((
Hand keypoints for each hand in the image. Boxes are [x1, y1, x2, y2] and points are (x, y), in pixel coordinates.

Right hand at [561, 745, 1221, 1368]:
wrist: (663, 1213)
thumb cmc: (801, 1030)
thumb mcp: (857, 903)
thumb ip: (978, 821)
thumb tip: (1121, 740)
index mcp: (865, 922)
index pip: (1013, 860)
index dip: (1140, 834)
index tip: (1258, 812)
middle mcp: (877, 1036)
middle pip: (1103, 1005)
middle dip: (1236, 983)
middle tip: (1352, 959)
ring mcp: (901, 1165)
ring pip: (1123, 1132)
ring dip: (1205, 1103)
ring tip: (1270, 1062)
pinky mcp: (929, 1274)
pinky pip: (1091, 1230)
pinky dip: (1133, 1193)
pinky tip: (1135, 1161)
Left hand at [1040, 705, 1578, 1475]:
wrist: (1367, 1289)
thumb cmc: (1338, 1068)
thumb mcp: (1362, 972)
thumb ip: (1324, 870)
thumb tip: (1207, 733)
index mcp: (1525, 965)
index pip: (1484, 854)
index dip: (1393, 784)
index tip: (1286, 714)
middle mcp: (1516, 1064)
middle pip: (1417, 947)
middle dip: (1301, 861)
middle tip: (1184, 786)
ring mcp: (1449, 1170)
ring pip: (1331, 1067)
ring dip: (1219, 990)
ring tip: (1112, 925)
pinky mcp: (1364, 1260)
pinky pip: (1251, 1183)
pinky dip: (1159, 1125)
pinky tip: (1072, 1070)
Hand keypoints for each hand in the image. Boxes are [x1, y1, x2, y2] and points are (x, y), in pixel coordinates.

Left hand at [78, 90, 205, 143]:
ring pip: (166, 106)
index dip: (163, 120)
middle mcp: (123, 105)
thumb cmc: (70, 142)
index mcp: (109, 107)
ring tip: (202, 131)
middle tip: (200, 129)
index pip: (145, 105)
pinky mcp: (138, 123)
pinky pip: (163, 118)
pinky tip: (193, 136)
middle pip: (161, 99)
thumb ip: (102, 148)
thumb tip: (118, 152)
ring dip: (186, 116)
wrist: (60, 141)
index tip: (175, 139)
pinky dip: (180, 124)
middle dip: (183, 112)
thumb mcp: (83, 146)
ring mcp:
))
Your task
Whenever the word "index" shows up in a line, that line counts. Say how many lines of the data count, giving the number alone.

Answer section
12